__DESCRIPTION OF THE TASK__. In the text excerpt below on coal supply contract decisions, who does Gregg say these decisions will always have to be explained to?

** TEXT EXCERPT follows **

Gregg was also critical of a company contention it doesn’t need heavy documentation for coal supply contract decisions because so many officials are involved in those decisions. “Frankly, I find it incredlble,” wrote Gregg about this rationale. “These decisions involve tens of millions of dollars and will always have to be explained to someone who was not involved in the decision-making process, whether that be senior management, the board of directors, or outside auditors. The lack of written analyses and documentation means there is no way to trace the bases for the decision and determine whether any expected benefits actually materialize, and if not, why not. Moreover, it is virtually impossible to conceive of any company making a decision to enter into contracts and contract amendments worth millions of dollars without preparing multiple, written financial analyses at the time the decision is made. To state that none exist strains belief.”
Gregg added on that point: “I recommend that the Commission require the Company to formally analyze, document and justify all of its fuel and fuel-related purchasing decisions. All decisions to enter into, terminate or amend any fuel or fuel-related contract should be reduced to writing and retained in the files of the Company. All financial analyses related to such actions should likewise be reduced to writing and retained by the Company. These requirements will result in a clearer understanding of the Company’s actions related to its fuel purchasing and fuel contract administration, not only by the Commission and outside reviewers, but by the Company’s internal management as well.”

** End of TEXT EXCERPT **
** SUPPLIED ENTRIES follows **

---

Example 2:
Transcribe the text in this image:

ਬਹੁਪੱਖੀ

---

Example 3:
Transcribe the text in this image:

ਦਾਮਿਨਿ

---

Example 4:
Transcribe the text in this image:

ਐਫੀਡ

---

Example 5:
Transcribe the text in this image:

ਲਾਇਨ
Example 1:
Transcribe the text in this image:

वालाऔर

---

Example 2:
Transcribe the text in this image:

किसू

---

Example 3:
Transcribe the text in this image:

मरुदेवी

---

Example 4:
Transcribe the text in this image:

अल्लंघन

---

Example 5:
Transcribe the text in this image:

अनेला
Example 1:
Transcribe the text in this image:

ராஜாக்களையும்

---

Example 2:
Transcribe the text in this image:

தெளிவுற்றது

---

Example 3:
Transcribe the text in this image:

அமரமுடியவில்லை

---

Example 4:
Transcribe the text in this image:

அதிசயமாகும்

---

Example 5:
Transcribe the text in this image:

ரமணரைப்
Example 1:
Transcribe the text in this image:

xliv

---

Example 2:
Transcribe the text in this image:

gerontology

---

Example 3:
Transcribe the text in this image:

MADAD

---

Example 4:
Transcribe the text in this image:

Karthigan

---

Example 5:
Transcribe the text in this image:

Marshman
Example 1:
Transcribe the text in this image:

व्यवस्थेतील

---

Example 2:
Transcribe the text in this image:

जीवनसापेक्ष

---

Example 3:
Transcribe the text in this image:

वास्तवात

** End of SUPPLIED ENTRIES **

__EXPECTED ANSWER__. Someone who was not involved in the decision-making process, whether senior management, the board of directors, or outside auditors.